さまざまな要因が必然であり、地理的かつ文化的、経済的な側面に加えて、ふくの調理人・職人による技術の伝承や独自の流通体系・ノウハウが蓄積され、「下関ふく」のブランド向上に貢献しています。とあるテレビ番組で「山口県のスーパーでは普通にふぐ刺しが売ってある」と紹介されたように、結果として、ふく食の文化が地域の食文化として根付き、現在に至るのです。
日本史の英けつが決断した「ふく料理」
さらに「ふくの歴史は、その時代のトップの決断に左右された歴史でもあります」と宮田さん。例えば、豊臣秀吉の朝鮮出兵「文禄の役」(1592年)の際、九州の名護屋(現在の佐賀県北部)に終結した武士や兵士達が、ふくを何も知らず食べたところ、ふくの毒により犠牲になったことがありました。これを重く見た秀吉は、日本で最初とされる「ふぐ食禁止令」を発令。このふく食禁止の慣例は、江戸幕府でも受け継がれ、明治時代に解禁されるまで続きます。
その禁を解いたのが、初代内閣総理大臣の伊藤博文。そのきっかけの舞台は、下関でした。関門海峡のそばにある旅館「春帆楼(しゅんぱんろう)」で、ふく料理に舌鼓を打った伊藤は、そのおいしさに感動し、「ふぐ食禁止」を解禁。春帆楼は「ふぐ料理公許第1号」として、その名を轟かせることになったのです。
「ぱくぱく」と食べるものではない
下関のふくが、その圧倒的ともいえる優位性を保ち続けている理由のひとつに、ふくの加工技術があります。いわゆる「みがき」です。みがきとは、ふぐ処理師の免許を取得した有資格者が、ふくの有毒部位を除去して、可食部位すなわち食べることができる身の状態にする下処理のこと。また下関のふく刺しは、「薄造り」といわれる技法で、皿の模様が透き通って見えるほど薄く切って皿に盛り付けます。これは、ふくの身は厚くて固く弾力があるため。薄く切ることで、味に集中でき歯ごたえのある食感が楽しめるためです。これこそ、先人たちによって編み出された調理法。おいしく、美しい薄造りは、熟練の高度な技術が必要となる調理法であり、連綿と受け継がれた食文化と技術の結晶が、このふく刺しなのです。
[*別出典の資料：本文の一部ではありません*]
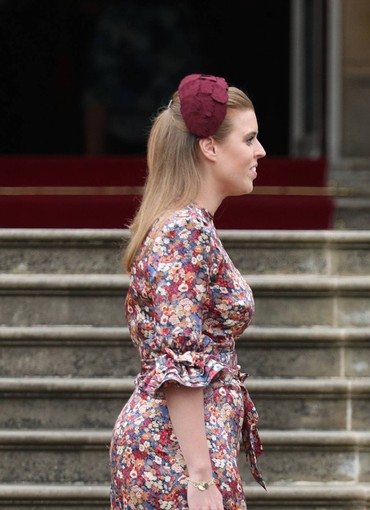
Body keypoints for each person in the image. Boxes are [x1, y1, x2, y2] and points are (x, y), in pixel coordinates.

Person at [110, 74, 267, 509]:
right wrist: (200, 477)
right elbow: (178, 358)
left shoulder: (191, 227)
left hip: (184, 447)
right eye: (250, 138)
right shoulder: (183, 231)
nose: (260, 151)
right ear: (210, 147)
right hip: (172, 456)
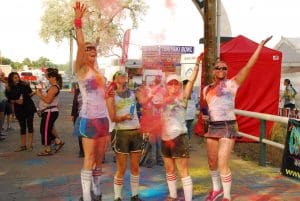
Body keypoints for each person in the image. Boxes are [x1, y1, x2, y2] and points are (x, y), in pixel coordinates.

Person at [201, 36, 272, 201]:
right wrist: (204, 114)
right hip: (212, 127)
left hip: (228, 126)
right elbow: (206, 106)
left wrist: (260, 46)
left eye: (224, 68)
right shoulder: (206, 89)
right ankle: (216, 190)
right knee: (212, 162)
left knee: (222, 163)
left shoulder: (232, 84)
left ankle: (227, 196)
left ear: (227, 71)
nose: (221, 70)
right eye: (218, 68)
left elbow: (249, 66)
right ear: (213, 71)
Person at [73, 2, 109, 201]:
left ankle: (96, 185)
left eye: (93, 49)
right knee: (88, 158)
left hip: (103, 119)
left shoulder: (98, 72)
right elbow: (80, 44)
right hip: (88, 119)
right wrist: (78, 23)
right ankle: (86, 195)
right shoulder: (81, 69)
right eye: (88, 49)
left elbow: (104, 96)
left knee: (99, 158)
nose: (91, 51)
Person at [106, 71, 143, 201]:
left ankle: (135, 195)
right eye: (120, 75)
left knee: (135, 166)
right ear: (115, 79)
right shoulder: (111, 95)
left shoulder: (133, 93)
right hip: (121, 133)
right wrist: (123, 117)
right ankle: (117, 197)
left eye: (124, 75)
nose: (123, 76)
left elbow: (146, 102)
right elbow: (112, 117)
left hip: (136, 131)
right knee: (121, 168)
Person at [35, 68, 64, 156]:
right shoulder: (53, 87)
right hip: (49, 111)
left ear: (53, 78)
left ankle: (47, 149)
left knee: (44, 130)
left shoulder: (54, 87)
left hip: (50, 112)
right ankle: (58, 142)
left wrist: (39, 95)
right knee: (47, 129)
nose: (47, 79)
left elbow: (48, 101)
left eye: (48, 77)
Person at [5, 72, 37, 151]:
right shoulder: (9, 88)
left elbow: (30, 94)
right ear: (11, 79)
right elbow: (9, 100)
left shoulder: (24, 85)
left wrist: (35, 92)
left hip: (29, 107)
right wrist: (16, 101)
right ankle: (23, 146)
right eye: (15, 77)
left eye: (17, 77)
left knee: (30, 125)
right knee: (22, 127)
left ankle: (30, 145)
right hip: (19, 109)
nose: (17, 79)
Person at [71, 82, 84, 157]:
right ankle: (82, 151)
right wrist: (73, 114)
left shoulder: (91, 91)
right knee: (80, 134)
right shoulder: (78, 91)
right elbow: (74, 103)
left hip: (90, 116)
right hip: (79, 115)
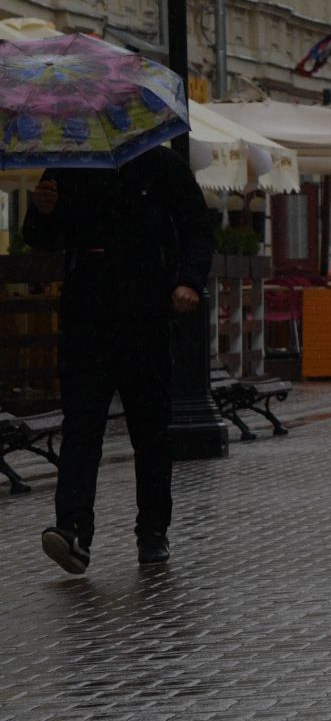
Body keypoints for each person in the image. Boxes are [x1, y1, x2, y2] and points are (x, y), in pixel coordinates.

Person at [23, 145, 213, 573]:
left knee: (150, 430)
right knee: (81, 425)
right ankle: (72, 531)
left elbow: (198, 228)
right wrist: (42, 211)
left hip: (146, 316)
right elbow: (40, 237)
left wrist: (189, 281)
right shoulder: (69, 164)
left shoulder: (160, 166)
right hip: (86, 317)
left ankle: (152, 532)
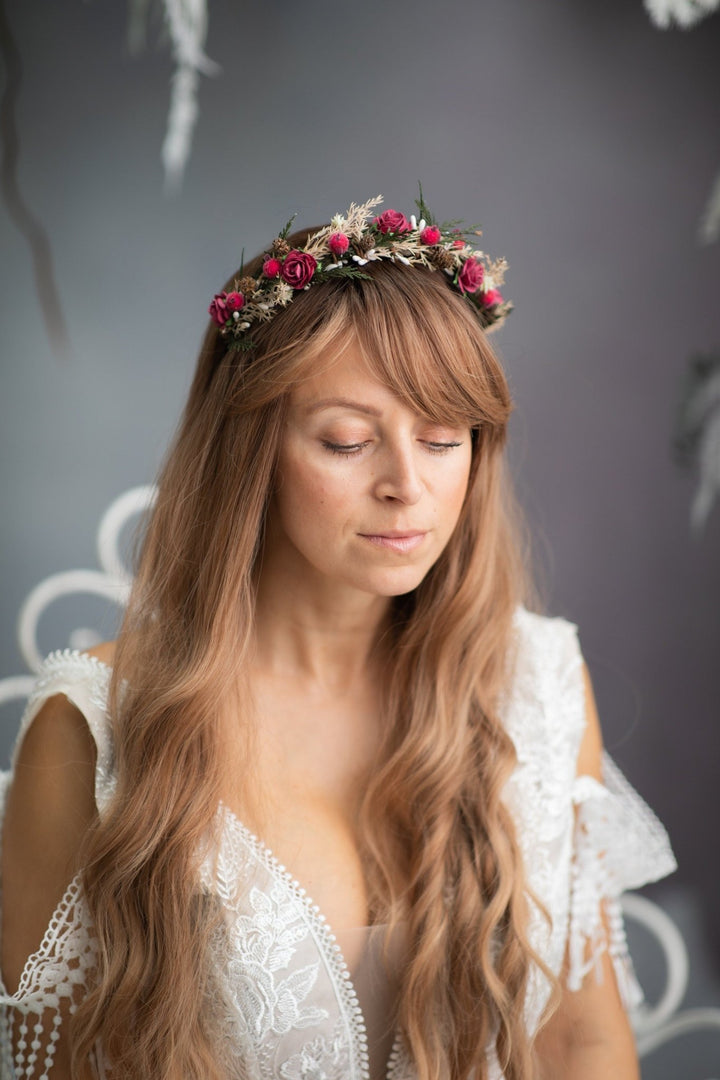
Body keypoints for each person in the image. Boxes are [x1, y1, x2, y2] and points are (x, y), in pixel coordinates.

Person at [0, 194, 676, 1080]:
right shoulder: (93, 730)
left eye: (443, 439)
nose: (408, 484)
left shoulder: (538, 685)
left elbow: (581, 1040)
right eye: (349, 440)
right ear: (251, 451)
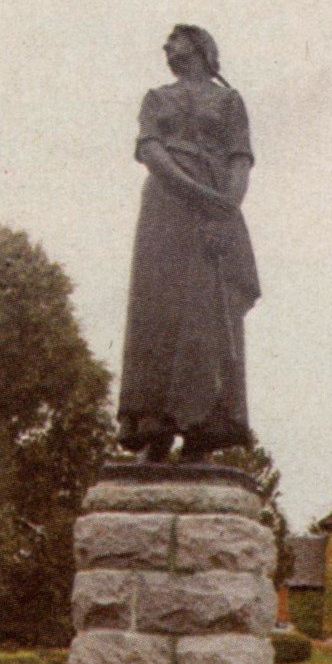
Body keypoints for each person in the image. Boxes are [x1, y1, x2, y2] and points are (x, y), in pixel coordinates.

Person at [117, 24, 259, 461]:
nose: (166, 46)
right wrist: (201, 196)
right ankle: (153, 429)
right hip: (167, 211)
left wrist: (223, 211)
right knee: (155, 312)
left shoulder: (229, 102)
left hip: (215, 214)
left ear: (198, 47)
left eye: (174, 40)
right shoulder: (156, 99)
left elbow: (240, 162)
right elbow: (152, 152)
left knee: (208, 318)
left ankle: (205, 430)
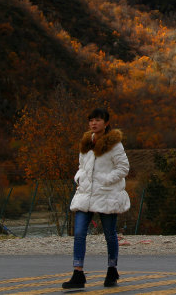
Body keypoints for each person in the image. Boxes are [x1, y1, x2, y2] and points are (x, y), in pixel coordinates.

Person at [62, 108, 130, 290]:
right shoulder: (86, 143)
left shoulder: (114, 144)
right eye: (91, 120)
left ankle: (112, 270)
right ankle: (78, 273)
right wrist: (79, 177)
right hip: (85, 194)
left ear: (106, 123)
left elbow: (124, 168)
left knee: (109, 234)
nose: (94, 123)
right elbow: (82, 166)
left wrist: (106, 180)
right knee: (79, 233)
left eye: (98, 120)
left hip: (106, 194)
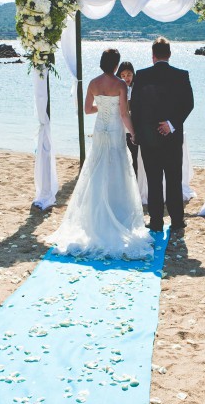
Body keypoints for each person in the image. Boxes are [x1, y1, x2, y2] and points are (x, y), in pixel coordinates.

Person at [47, 49, 154, 260]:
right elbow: (124, 113)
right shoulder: (121, 85)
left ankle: (93, 217)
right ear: (115, 65)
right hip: (114, 130)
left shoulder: (93, 83)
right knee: (116, 169)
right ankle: (116, 213)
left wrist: (103, 107)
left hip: (99, 130)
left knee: (97, 168)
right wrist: (133, 133)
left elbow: (87, 109)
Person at [131, 37, 194, 234]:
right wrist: (171, 124)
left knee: (154, 181)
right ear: (169, 54)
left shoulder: (141, 75)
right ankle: (177, 222)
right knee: (174, 180)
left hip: (149, 139)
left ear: (153, 56)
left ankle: (156, 221)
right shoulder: (181, 75)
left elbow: (136, 107)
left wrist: (140, 133)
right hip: (172, 138)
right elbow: (188, 104)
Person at [117, 61, 139, 176]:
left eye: (129, 74)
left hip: (132, 126)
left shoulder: (136, 88)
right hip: (120, 126)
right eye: (123, 75)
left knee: (134, 157)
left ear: (133, 74)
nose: (126, 78)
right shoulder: (116, 89)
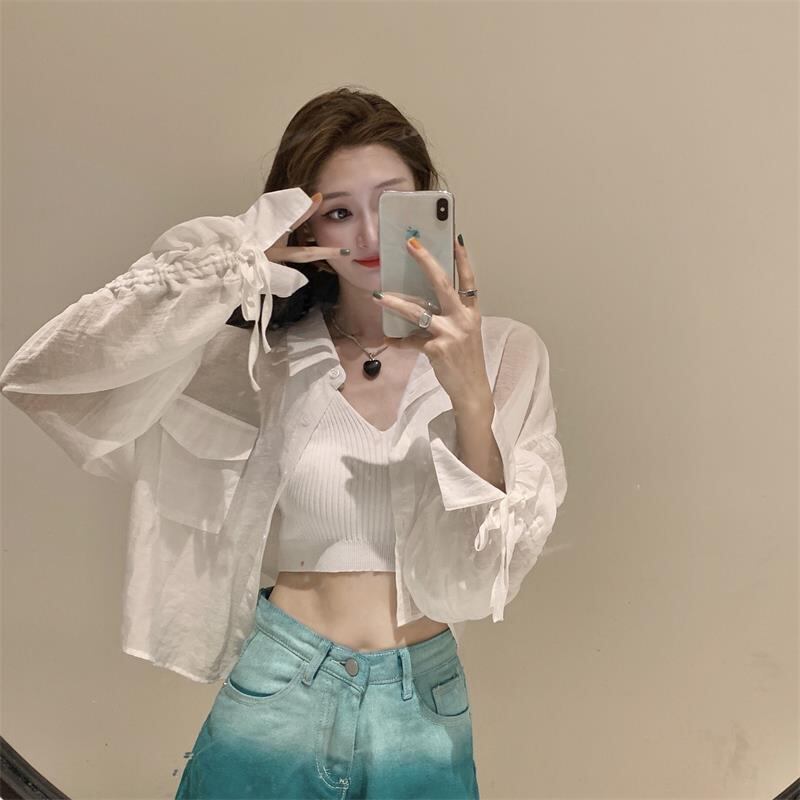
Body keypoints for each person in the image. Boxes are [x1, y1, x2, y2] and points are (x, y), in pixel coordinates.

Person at [0, 86, 567, 799]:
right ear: (306, 224)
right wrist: (236, 263)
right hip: (279, 687)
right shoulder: (261, 358)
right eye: (339, 212)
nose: (368, 236)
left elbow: (481, 580)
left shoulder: (506, 354)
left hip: (422, 708)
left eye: (391, 204)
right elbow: (49, 377)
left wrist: (471, 398)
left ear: (431, 200)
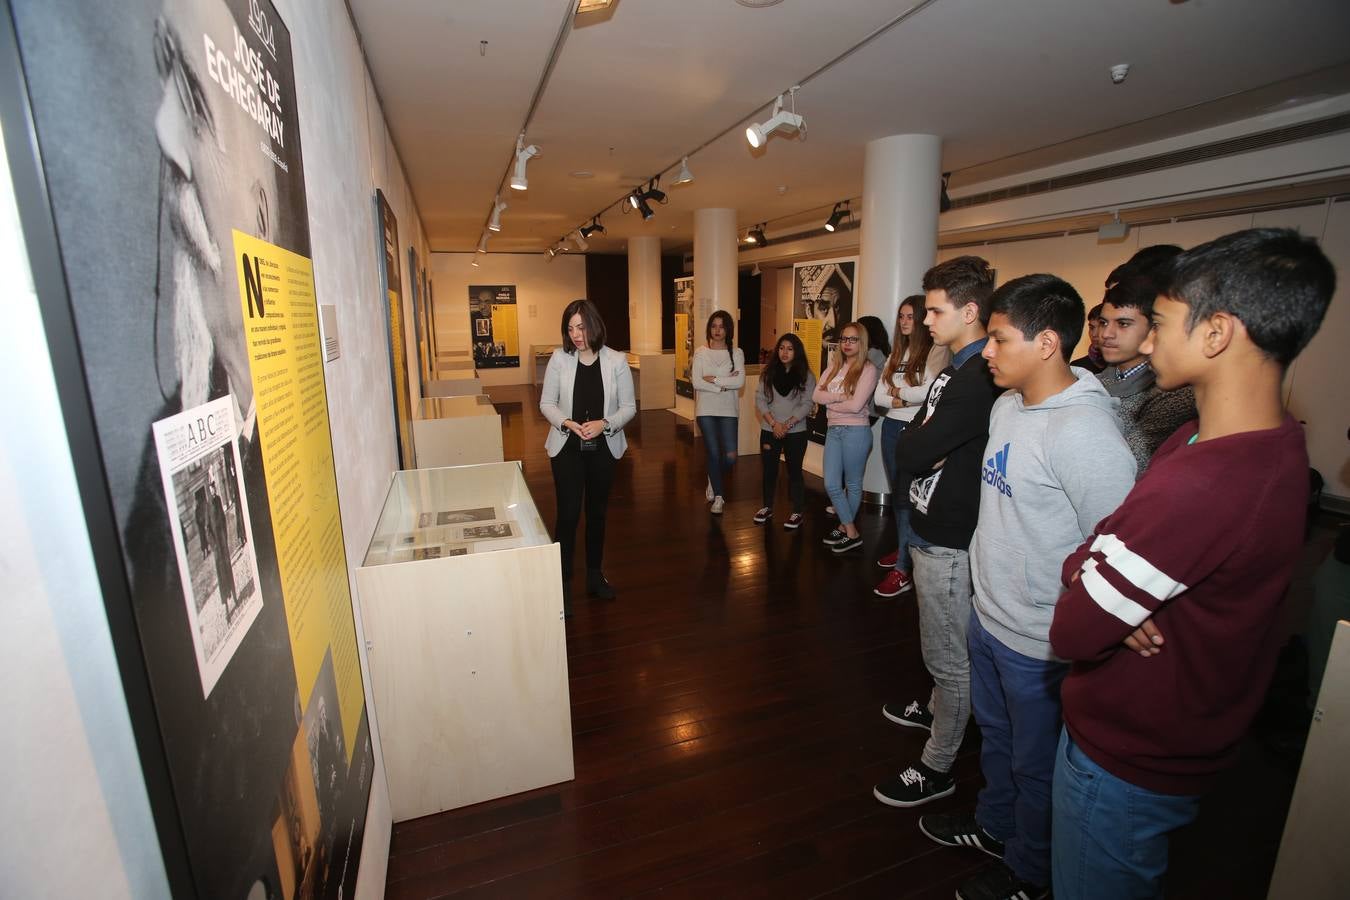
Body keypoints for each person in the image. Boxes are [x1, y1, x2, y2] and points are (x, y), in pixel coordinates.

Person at [1049, 228, 1336, 899]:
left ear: (1217, 334)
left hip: (1126, 758)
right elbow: (1093, 557)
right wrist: (1093, 574)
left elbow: (1071, 628)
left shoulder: (1206, 482)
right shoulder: (1228, 441)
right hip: (1169, 736)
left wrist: (1093, 583)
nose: (1147, 342)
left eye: (1164, 323)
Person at [917, 275, 1136, 900]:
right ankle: (995, 826)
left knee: (1036, 765)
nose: (986, 352)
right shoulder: (1008, 405)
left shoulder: (1085, 434)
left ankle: (1030, 872)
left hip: (1039, 640)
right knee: (1000, 742)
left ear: (1045, 343)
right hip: (989, 617)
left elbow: (1116, 543)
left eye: (998, 339)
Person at [873, 256, 1000, 809]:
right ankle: (937, 710)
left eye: (935, 310)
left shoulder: (975, 377)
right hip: (932, 526)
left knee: (950, 657)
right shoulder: (954, 367)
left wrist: (919, 432)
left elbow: (916, 445)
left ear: (970, 311)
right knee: (939, 650)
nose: (925, 320)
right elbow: (916, 437)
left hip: (949, 536)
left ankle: (939, 764)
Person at [539, 299, 636, 602]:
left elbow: (629, 408)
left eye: (580, 327)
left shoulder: (616, 361)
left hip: (603, 448)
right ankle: (562, 582)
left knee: (597, 514)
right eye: (570, 329)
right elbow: (546, 403)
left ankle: (595, 575)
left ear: (593, 325)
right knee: (567, 515)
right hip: (567, 446)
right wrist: (567, 422)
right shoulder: (559, 359)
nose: (576, 335)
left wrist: (605, 424)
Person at [872, 295, 950, 598]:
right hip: (890, 426)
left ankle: (903, 569)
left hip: (912, 428)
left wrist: (898, 393)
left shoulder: (934, 349)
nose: (905, 322)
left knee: (907, 500)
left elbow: (929, 391)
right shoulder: (896, 352)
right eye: (901, 316)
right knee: (898, 497)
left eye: (910, 317)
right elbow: (879, 398)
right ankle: (903, 548)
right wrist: (902, 396)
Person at [1096, 246, 1197, 474]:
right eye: (1103, 322)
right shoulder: (1089, 381)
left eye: (1123, 324)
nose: (1106, 334)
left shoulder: (1177, 394)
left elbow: (1125, 468)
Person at [813, 322, 880, 554]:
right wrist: (841, 396)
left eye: (853, 339)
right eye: (843, 339)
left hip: (856, 431)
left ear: (862, 342)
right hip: (834, 430)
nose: (847, 344)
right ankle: (851, 530)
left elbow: (856, 406)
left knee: (852, 484)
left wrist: (831, 400)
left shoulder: (868, 369)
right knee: (831, 483)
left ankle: (845, 528)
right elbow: (815, 395)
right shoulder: (834, 365)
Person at [753, 333, 816, 530]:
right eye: (781, 348)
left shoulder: (807, 375)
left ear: (796, 352)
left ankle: (797, 511)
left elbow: (807, 404)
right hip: (770, 429)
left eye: (789, 348)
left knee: (794, 471)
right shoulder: (768, 373)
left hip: (796, 431)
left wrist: (787, 424)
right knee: (769, 470)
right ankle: (767, 507)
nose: (784, 352)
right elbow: (760, 399)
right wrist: (774, 424)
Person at [692, 310, 745, 515]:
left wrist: (712, 379)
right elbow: (696, 381)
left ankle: (713, 478)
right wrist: (723, 385)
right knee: (714, 452)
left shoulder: (737, 352)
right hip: (706, 409)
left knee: (730, 456)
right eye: (714, 326)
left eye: (721, 326)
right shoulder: (701, 352)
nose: (717, 330)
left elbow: (739, 382)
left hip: (728, 409)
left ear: (728, 330)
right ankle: (719, 497)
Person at [1068, 303, 1106, 373]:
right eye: (1091, 328)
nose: (1094, 334)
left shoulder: (1123, 364)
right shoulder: (1077, 367)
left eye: (1101, 327)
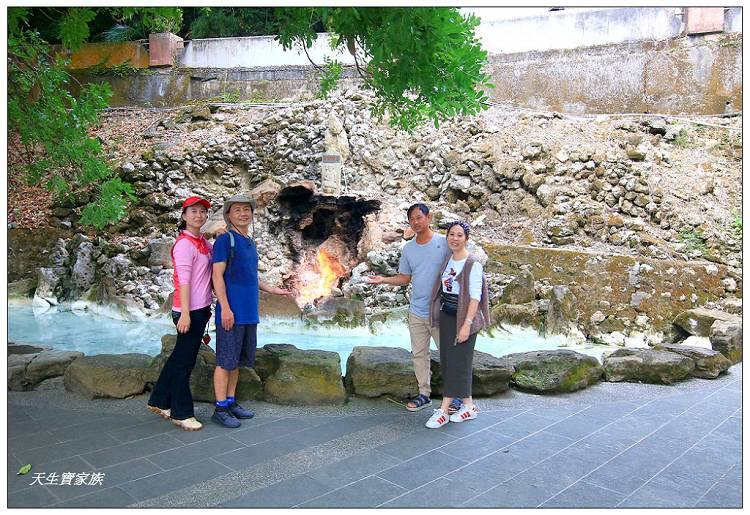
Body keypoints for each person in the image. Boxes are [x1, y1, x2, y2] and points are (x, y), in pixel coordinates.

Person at [211, 194, 291, 428]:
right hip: (231, 311)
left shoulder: (249, 241)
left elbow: (251, 275)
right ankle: (220, 408)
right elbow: (217, 275)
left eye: (247, 210)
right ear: (228, 215)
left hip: (248, 312)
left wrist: (271, 289)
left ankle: (231, 401)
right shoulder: (225, 241)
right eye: (237, 210)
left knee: (235, 361)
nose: (243, 214)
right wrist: (225, 307)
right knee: (225, 361)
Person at [367, 203, 453, 412]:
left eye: (418, 217)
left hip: (440, 310)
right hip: (417, 310)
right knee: (419, 354)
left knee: (449, 354)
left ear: (428, 217)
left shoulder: (445, 243)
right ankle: (424, 393)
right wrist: (383, 280)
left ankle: (456, 397)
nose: (415, 222)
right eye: (411, 219)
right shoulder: (409, 248)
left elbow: (459, 267)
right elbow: (405, 278)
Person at [148, 196, 214, 431]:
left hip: (201, 309)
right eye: (193, 211)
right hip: (189, 311)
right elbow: (182, 282)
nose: (199, 215)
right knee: (184, 362)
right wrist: (185, 313)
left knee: (179, 357)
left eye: (202, 212)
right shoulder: (185, 244)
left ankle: (159, 401)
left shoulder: (203, 243)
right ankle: (181, 412)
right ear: (184, 215)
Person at [425, 220, 491, 429]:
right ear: (447, 237)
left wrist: (466, 324)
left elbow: (475, 297)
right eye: (451, 234)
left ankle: (444, 410)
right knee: (450, 361)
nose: (455, 238)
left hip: (464, 318)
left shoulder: (472, 264)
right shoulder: (449, 260)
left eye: (459, 235)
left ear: (467, 239)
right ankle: (469, 406)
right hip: (447, 315)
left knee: (457, 363)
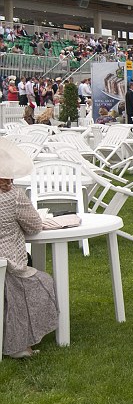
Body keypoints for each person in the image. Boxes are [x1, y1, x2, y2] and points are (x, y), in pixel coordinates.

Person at [0, 138, 59, 358]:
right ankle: (18, 342)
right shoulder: (13, 196)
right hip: (8, 264)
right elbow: (34, 225)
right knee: (43, 282)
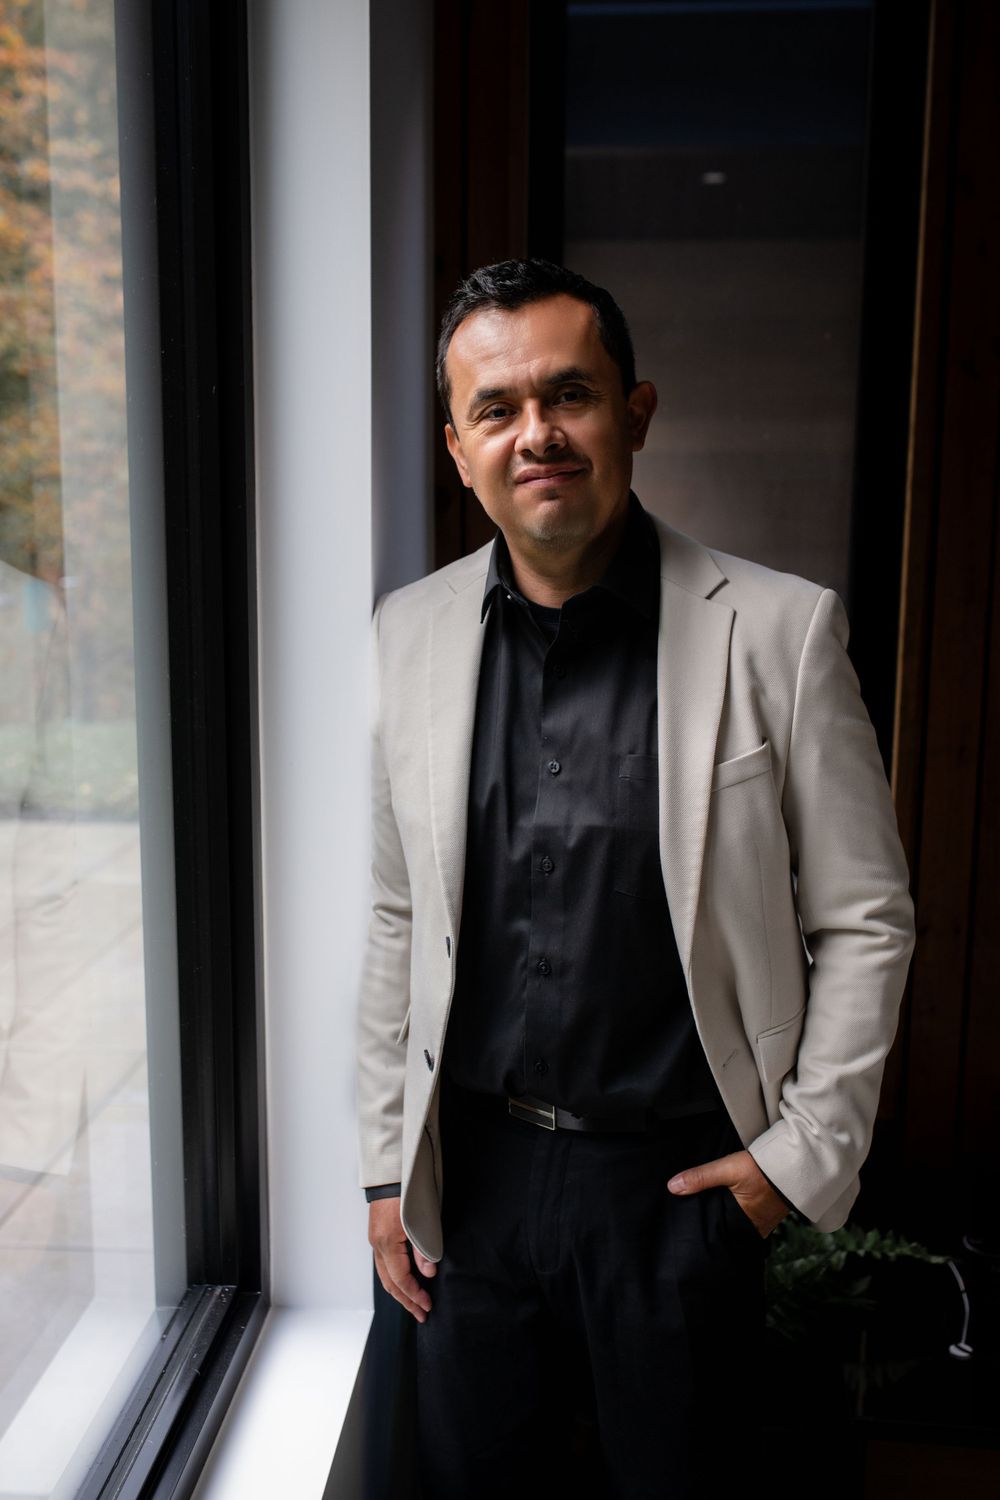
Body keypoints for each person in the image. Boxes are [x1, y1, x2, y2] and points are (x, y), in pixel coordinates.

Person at [354, 258, 916, 1498]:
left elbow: (866, 919)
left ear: (635, 413)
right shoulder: (408, 634)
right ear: (457, 450)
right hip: (474, 1191)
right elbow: (400, 912)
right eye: (496, 408)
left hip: (677, 1194)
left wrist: (791, 1165)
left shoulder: (779, 631)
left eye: (570, 395)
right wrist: (388, 1167)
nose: (536, 433)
宮田さんは語ります。「下関ブランドのふく刺しは、技術と伝統の集大成です。ぱくぱくと食べるというより、その歴史的、文化的な背景に思いを馳せていただきながら、味わっていただくと、さらにおいしくなります。食文化というのは、そういう付加価値的なものではないでしょうか」
地域文化のど真ん中にある「ふく」
下関では、地域の行事でも「ふく」が登場します。 毎年2月9日は語呂にちなんで「ふくの日」として祈願祭を執り行い、2月11日の建国記念の日には「ふくの日まつり」が開催されます。ふくの取扱量日本一を誇る南風泊(はえどまり)市場では祭りの際、先着1000名にふく鍋を無料提供。また、4月29日には「ふく供養祭」が行われ、シーズンの終わりを告げる伝統行事として、ふくの霊を慰め、関門海峡にふくを放流しています。
関門海峡(下関側)の氏神である亀山八幡宮には「ふくの像」があり、毎年9月29日にはふく漁解禁にあわせ、亀山八幡宮で漁の安全などを祈願する「ふく祭り」が行われるのです。
歴史と伝統、そして文化に裏打ちされたブランド
通信販売では、リピーターが多いのが特徴で、ふるさと納税も「下関のふく」を知っていただく機会として、しっかりアプローチしていきたいそうです。そのために、連盟としてできることは何かを常に考えてらっしゃる宮田さん。「培ってきたブランドと品質は、落としたくないんです。歴史と文化に対して失礼になりますからね。でも下関の事業者や職人たちは、この価値観を共有し、しっかりと次の世代へ受け継いでいこうと努力しています」。宮田さんのお話から「下関ふくブランド」の付加価値を十分感じ取ることができました。それは、地域に対する誇りと自信とも受けとめました。